Once researchers worked out the structure of the proteins produced by malaria parasites and where the proteins are binding to their receptors, they started work on designing inhibitors that can potentially block parasite entry. To assess the binding characteristics of these potential inhibitors, researchers turned to surface plasmon resonance (SPR), an information-technique that can determine binding kinetics and affinities for a wide range of biomolecular interactions. This note presents results from a research group that utilized Reichert’s SR7500DC surface plasmon resonance (SPR) system to better define the binding interface of a key malaria protein with its receptor and to show that certain small proteins potentially could be used as soluble inhibitors to inhibit the parasite erythrocyte interaction. This information is an important starting point that will lead to further screening of potentially more powerful inhibitors and can aid in the rational development of a novel malaria vaccine.
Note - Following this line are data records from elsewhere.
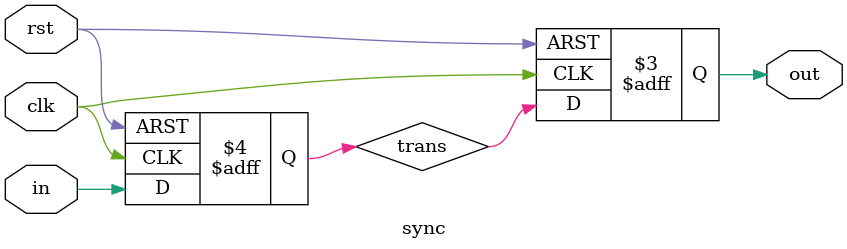
<source format=sv>


module sync(input clk,
            input rst,
            input in,
            output reg out);

reg trans;

always @(posedge clk or negedge rst) begin 
  if (!rst) begin 
    trans <= #TIH 1'b0;
    out   <= #TIH 1'b0;
  end else begin 
    trans <= #TIH in;
    out   <= #TIH trans;
  end
 end 
endmodule 

</source>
Researchers found that P. falciparum reticulocyte binding protein-like homologue 4 (PfRh4) binds to complement receptor 1 (CR1 or CD35) to mediate entry of malaria parasites into human red blood cells2. CR1 (complement receptor 1) is composed of 28–30 structural modules (which are called complement control protein (CCP) domains) in the extracellular domain. The CR1 protein fragments in the study outlined here consisted of only two CCP domains and had molecular weights of around 14,000 Daltons. Initial mapping studies identified the first two to three N-terminal modules of CR1 (CCPs 1-2 or CCPs 1–3) as specific inhibitors of the PfRh4-CR1 invasion pathway2. Seven different mutant proteins were tested for their inhibitory potential via SPR. SPR was able to rank them in terms of affinity with three having the highest affinity for the intended target. The SPR results matched with the expected biological activity determined independently with other techniques2.
Binding affinities for a series of protein fragments to PfRh4 were determined. An example of responses from one of the higher affinity fragments is show here (CR1 CCP 1-2). Data is fit to a 1:1 binding model with mass transport model:
The following concentrations of the CR1 CCP1-2 inhibitor were injected over immobilized PfRh4: 5, 10, 20, 40 and 80 nM. Tracedrawer (Ridgeview Instruments AG) was used to fit the data. The calculated ka is 2.10 e6 M-1 s-1, the kd is 1.26 e-2 s-1, and the equilibrium dissociation constant KD is 6.01 nM.